The chaos behind the shot

Wait until I show you some of the views from my hikes. There is no chaos behind the scenes. It’s just another gorgeous and peaceful shot waiting to be taken.

Sigh.

Photo – Look ma, I can read!

Medicine Lake – Jasper, Alberta

I caught this big horn baby behind me as I was attempting to take a few photos of his/her mom. It was hilarious, this little guy spent about 5 minutes looking on at the information board as if he was reading about how his home was created.

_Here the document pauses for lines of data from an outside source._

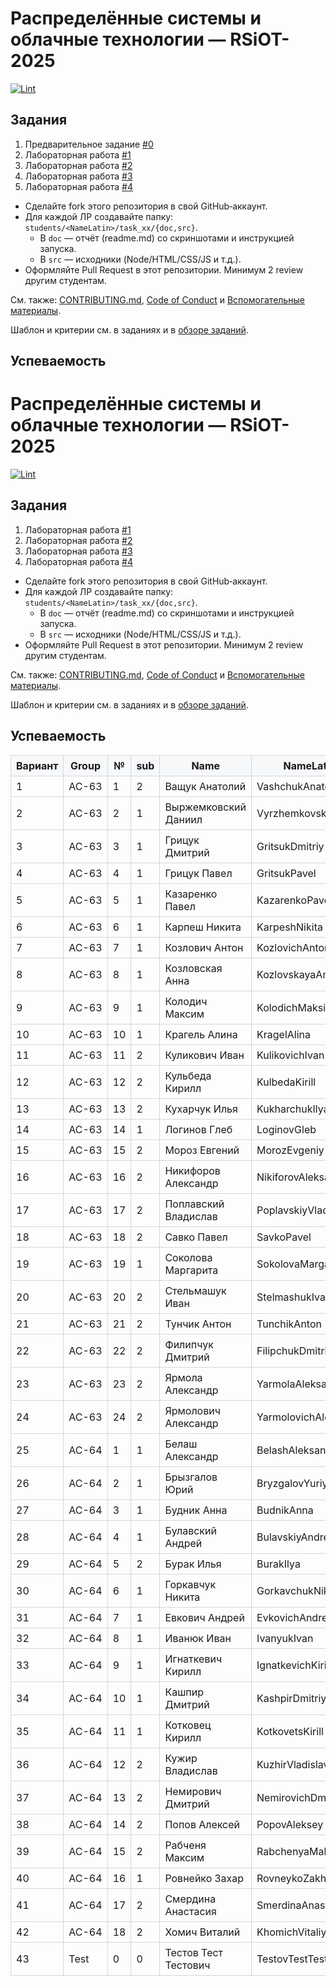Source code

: # Распределённые системы и облачные технологии — RSiOT-2025

[![Lint](https://github.com/brstu/RSiOT-2025/actions/workflows/lint.yml/badge.svg)](https://github.com/brstu/RSiOT-2025/actions/workflows/lint.yml)

## Задания

1. Предварительное задание [#0](./tasks/task_00/readme.md)
2. Лабораторная работа [#1](./tasks/task_01/readme.md)
3. Лабораторная работа [#2](./tasks/task_02/readme.md)
4. Лабораторная работа [#3](./tasks/task_03/readme.md)
5. Лабораторная работа [#4](./tasks/task_04/readme.md)

- Сделайте fork этого репозитория в свой GitHub‑аккаунт.
- Для каждой ЛР создавайте папку: `students/<NameLatin>/task_xx/{doc,src}`.
  - В `doc` — отчёт (readme.md) со скриншотами и инструкцией запуска.
  - В `src` — исходники (Node/HTML/CSS/JS и т.д.).
- Оформляйте Pull Request в этот репозитории. Минимум 2 review другим студентам.

См. также: [CONTRIBUTING.md](./CONTRIBUTING.md), [Code of Conduct](./CODE_OF_CONDUCT.md) и [Вспомогательные материалы](./resources/README.md).

Шаблон и критерии см. в заданиях и в [обзоре заданий](./tasks/readme.md).

## Успеваемость

# Распределённые системы и облачные технологии — RSiOT-2025

[![Lint](https://github.com/brstu/RSiOT-2025/actions/workflows/lint.yml/badge.svg)](https://github.com/brstu/RSiOT-2025/actions/workflows/lint.yml)

## Задания

1. Лабораторная работа [#1](./tasks/task_01/readme.md)
2. Лабораторная работа [#2](./tasks/task_02/readme.md)
3. Лабораторная работа [#3](./tasks/task_03/readme.md)
4. Лабораторная работа [#4](./tasks/task_04/readme.md)

- Сделайте fork этого репозитория в свой GitHub‑аккаунт.
- Для каждой ЛР создавайте папку: `students/<NameLatin>/task_xx/{doc,src}`.
  - В `doc` — отчёт (readme.md) со скриншотами и инструкцией запуска.
  - В `src` — исходники (Node/HTML/CSS/JS и т.д.).
- Оформляйте Pull Request в этот репозитории. Минимум 2 review другим студентам.

См. также: [CONTRIBUTING.md](./CONTRIBUTING.md), [Code of Conduct](./CODE_OF_CONDUCT.md) и [Вспомогательные материалы](./resources/README.md).

Шаблон и критерии см. в заданиях и в [обзоре заданий](./tasks/readme.md).

## Успеваемость

<!-- markdownlint-disable MD056 -->

<!-- STUDENTS_TABLE_START -->

| Вариант | Group | № | sub | Name | NameLatin | Directory | Github Username | #0 | #1 | #2 | #3 | #4 |
| --- | --- | --- | --- | --- | --- | --- | --- | --- | --- | --- | --- | --- |
| 1 | АС-63 | 1 | 2 | Ващук Анатолий | VashchukAnatoliy | [dir](./students/VashchukAnatoliy) | [skevet-avramuk](https://github.com/skevet-avramuk) |  |  |  |  |  |
| 2 | АС-63 | 2 | 1 | Выржемковский Даниил | VyrzhemkovskiyDaniil | [dir](./students/VyrzhemkovskiyDaniil) | [r0mb123](https://github.com/r0mb123) |  |  |  |  |  |
| 3 | АС-63 | 3 | 1 | Грицук Дмитрий | GritsukDmitriy | [dir](./students/GritsukDmitriy) | [llayyz](https://github.com/llayyz) |  |  |  |  |  |
| 4 | АС-63 | 4 | 1 | Грицук Павел | GritsukPavel | [dir](./students/GritsukPavel) | [momo-kitsune](https://github.com/momo-kitsune) |  |  |  |  |  |
| 5 | АС-63 | 5 | 1 | Казаренко Павел | KazarenkoPavel | [dir](./students/KazarenkoPavel) | [Catsker](https://github.com/Catsker) |  |  |  |  |  |
| 6 | АС-63 | 6 | 1 | Карпеш Никита | KarpeshNikita | [dir](./students/KarpeshNikita) | [Frosyka](https://github.com/Frosyka) |  |  |  |  |  |
| 7 | АС-63 | 7 | 1 | Козлович Антон | KozlovichAnton | [dir](./students/KozlovichAnton) | [Anton777kozlovich](https://github.com/Anton777kozlovich) |  |  |  |  |  |
| 8 | АС-63 | 8 | 1 | Козловская Анна | KozlovskayaAnna | [dir](./students/KozlovskayaAnna) | [annkrq](https://github.com/annkrq) |  |  |  |  |  |
| 9 | АС-63 | 9 | 1 | Колодич Максим | KolodichMaksim | [dir](./students/KolodichMaksim) | [proxladno](https://github.com/proxladno) |  |  |  |  |  |
| 10 | АС-63 | 10 | 1 | Крагель Алина | KragelAlina | [dir](./students/KragelAlina) | [Alina529](https://github.com/Alina529) |  |  |  |  |  |
| 11 | АС-63 | 11 | 2 | Куликович Иван | KulikovichIvan | [dir](./students/KulikovichIvan) | [teenage717](https://github.com/teenage717) |  |  |  |  |  |
| 12 | АС-63 | 12 | 2 | Кульбеда Кирилл | KulbedaKirill | [dir](./students/KulbedaKirill) | [fr0ogi](https://github.com/fr0ogi) |  |  |  |  |  |
| 13 | АС-63 | 13 | 2 | Кухарчук Илья | KukharchukIlya | [dir](./students/KukharchukIlya) | [IlyaKukharchuk](https://github.com/IlyaKukharchuk) |  |  |  |  |  |
| 14 | АС-63 | 14 | 1 | Логинов Глеб | LoginovGleb | [dir](./students/LoginovGleb) | [gleb7499](https://github.com/gleb7499) |  |  |  |  |  |
| 15 | АС-63 | 15 | 2 | Мороз Евгений | MorozEvgeniy | [dir](./students/MorozEvgeniy) | [EugeneFr0st](https://github.com/EugeneFr0st) |  |  |  |  |  |
| 16 | АС-63 | 16 | 2 | Никифоров Александр | NikiforovAleksandr | [dir](./students/NikiforovAleksandr) | [woQhy](https://github.com/woQhy) |  |  |  |  |  |
| 17 | АС-63 | 17 | 2 | Поплавский Владислав | PoplavskiyVladislav | [dir](./students/PoplavskiyVladislav) | [ImRaDeR1](https://github.com/ImRaDeR1) |  |  |  |  |  |
| 18 | АС-63 | 18 | 2 | Савко Павел | SavkoPavel | [dir](./students/SavkoPavel) | [1nsirius](https://github.com/1nsirius) |  |  |  |  |  |
| 19 | АС-63 | 19 | 1 | Соколова Маргарита | SokolovaMargarita | [dir](./students/SokolovaMargarita) | [Ritkas33395553](https://github.com/Ritkas33395553) |  |  |  |  |  |
| 20 | АС-63 | 20 | 2 | Стельмашук Иван | StelmashukIvan | [dir](./students/StelmashukIvan) | [KulibinI](https://github.com/KulibinI) |  |  |  |  |  |
| 21 | АС-63 | 21 | 2 | Тунчик Антон | TunchikAnton | [dir](./students/TunchikAnton) | [Stis25](https://github.com/Stis25) |  |  |  |  |  |
| 22 | АС-63 | 22 | 2 | Филипчук Дмитрий | FilipchukDmitriy | [dir](./students/FilipchukDmitriy) | [kuddel11](https://github.com/kuddel11) |  |  |  |  |  |
| 23 | АС-63 | 23 | 2 | Ярмола Александр | YarmolaAleksandr | [dir](./students/YarmolaAleksandr) | [alexsandro007](https://github.com/alexsandro007) |  |  |  |  |  |
| 24 | АС-63 | 24 | 2 | Ярмолович Александр | YarmolovichAleksandr | [dir](./students/YarmolovichAleksandr) | [yarmolov](https://github.com/yarmolov) |  |  |  |  |  |
| 25 | АС-64 | 1 | 1 | Белаш Александр | BelashAleksandr | [dir](./students/BelashAleksandr) | [went2smoke](https://github.com/went2smoke) |  |  |  |  |  |
| 26 | АС-64 | 2 | 1 | Брызгалов Юрий | BryzgalovYuriy | [dir](./students/BryzgalovYuriy) | [Gena-Cidarmyan](https://github.com/Gena-Cidarmyan) |  |  |  |  |  |
| 27 | АС-64 | 3 | 1 | Будник Анна | BudnikAnna | [dir](./students/BudnikAnna) | [annettebb](https://github.com/annettebb) |  |  |  |  |  |
| 28 | АС-64 | 4 | 1 | Булавский Андрей | BulavskiyAndrey | [dir](./students/BulavskiyAndrey) | [andrei1910bl](https://github.com/andrei1910bl) |  |  |  |  |  |
| 29 | АС-64 | 5 | 2 | Бурак Илья | BurakIlya | [dir](./students/BurakIlya) | [burakillya](https://github.com/burakillya) |  |  |  |  |  |
| 30 | АС-64 | 6 | 1 | Горкавчук Никита | GorkavchukNikita | [dir](./students/GorkavchukNikita) | [Exage](https://github.com/Exage) |  |  |  |  |  |
| 31 | АС-64 | 7 | 1 | Евкович Андрей | EvkovichAndrey | [dir](./students/EvkovichAndrey) | [Andrei21005](https://github.com/Andrei21005) |  |  |  |  |  |
| 32 | АС-64 | 8 | 1 | Иванюк Иван | IvanyukIvan | [dir](./students/IvanyukIvan) | [JonF1re](https://github.com/JonF1re) |  |  |  |  |  |
| 33 | АС-64 | 9 | 1 | Игнаткевич Кирилл | IgnatkevichKirill | [dir](./students/IgnatkevichKirill) | [pyrokekw](https://github.com/pyrokekw) |✅  |  ✅|  |  |  |
| 34 | АС-64 | 10 | 1 | Кашпир Дмитрий | KashpirDmitriy | [dir](./students/KashpirDmitriy) | [Dima-kashpir](https://github.com/Dima-kashpir) |  |  |  |  |  |
| 35 | АС-64 | 11 | 1 | Котковец Кирилл | KotkovetsKirill | [dir](./students/KotkovetsKirill) | [Kirill-Kotkovets](https://github.com/Kirill-Kotkovets) |  |  |  |  |  |
| 36 | АС-64 | 12 | 2 | Кужир Владислав | KuzhirVladislav | [dir](./students/KuzhirVladislav) | [XD-cods](https://github.com/XD-cods) |  |  |  |  |  |
| 37 | АС-64 | 13 | 2 | Немирович Дмитрий | NemirovichDmitriy | [dir](./students/NemirovichDmitriy) | [goryachiy-ugolek](https://github.com/goryachiy-ugolek) |  |  |  |  |  |
| 38 | АС-64 | 14 | 2 | Попов Алексей | PopovAleksey | [dir](./students/PopovAleksey) | [LexusxdsD](https://github.com/LexusxdsD) |  |  |  |  |  |
| 39 | АС-64 | 15 | 2 | Рабченя Максим | RabchenyaMaksim | [dir](./students/RabchenyaMaksim) | [benwer9q](https://github.com/benwer9q) |  |  |  |  |  |
| 40 | АС-64 | 16 | 1 | Ровнейко Захар | RovneykoZakhar | [dir](./students/RovneykoZakhar) | [Zaharihnio](https://github.com/Zaharihnio) |  |  |  |  |  |
| 41 | АС-64 | 17 | 2 | Смердина Анастасия | SmerdinaAnastasiya | [dir](./students/SmerdinaAnastasiya) | [KotyaLapka](https://github.com/KotyaLapka) |  |  |  |  |  |
| 42 | АС-64 | 18 | 2 | Хомич Виталий | KhomichVitaliy | [dir](./students/KhomichVitaliy) | [VitlyaNB](https://github.com/VitlyaNB) |  |  |  |  |  |
| 43 | Test | 0 | 0 | Тестов Тест Тестович | TestovTestTestovich | [dir](./students/TestovTestTestovich) |  |  |  |  |  |  |

<!-- STUDENTS_TABLE_END -->

<style>
table { border-collapse: collapse; }
table th, table td { border: 1px solid #d0d7de; padding: 6px 8px; }
table thead th { background-color: #f6f8fa; }
</style>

Just so you don’t feel left out, this is what the little guy is reading about:

Medicine Lake, Jasper

During the summer, glacier melt waters flood the lake, sometimes overflowing it. In fall and winter the lake disappears, becoming a mudflat with scattered pools of water connected by a stream. But there is no visible channel draining the lake – so where then does the water go?

The answer is, “out the bottom”, like a bathtub without a plug. The Maligne River pours into the lake from the south and drains out through sinkholes in the bottom. The water then streams through a cave system formed in the slightly soluble limestone rock, surfacing again in the area of Maligne Canyon 16 kilometers downstream. This is one of the largest known sinking rivers in the Western Hemisphere and may be the largest inaccessible cave system anywhere in the world!

Summer melt water coming into the lake exceeds the capacity of the sinkholes to drain it. Decreased melt water in the late summer and fall means that the lake’s sinkholes can drain the lake faster then the Maligne River can fill it. This creates the disappearing lake phenomena. Aboriginal peoples called the lake Medicine because of its seemingly magical powers, and the United Nations created the Rocky Mountain Parks World Heritage Site partly because of this unique drainage system.

Parks Canada

Now you know!

Not too shabby, living in Vancouver

I am here in West Vancouver, babysitting a dog for a week and I absolutely LOVE it here. It’s my third time visiting the “best place on earth” – according to the limited edition license plates they produced. There is a picturesque scene awaiting me at every turn, so I believe this saying 100%!

Yesterday, I went for a jog around the neighbourhood:

Along the seawall in W. Vancouver

Keeping me motivated near the end of the jog

What a great way to explore the city. I could not believe some of the houses around this area. Jaw dropping…and what scenery to look out to!

I’m excited to get downtown Vancouver in the next few days and explore the view from the other side of the Lion’s Gate Bridge. I have driven downtown several times already this trip, and I can tell you that the road system is NOT the best place on earth. Traffic jam city!

After the jog yesterday, we met up with a few of my boyfriends friends and headed out in a boat around Howe Sound and Bowyer Island.

Again, my jaw was dropping at all the views around me. I even saw 4 different seals swimming around our boat. So neat!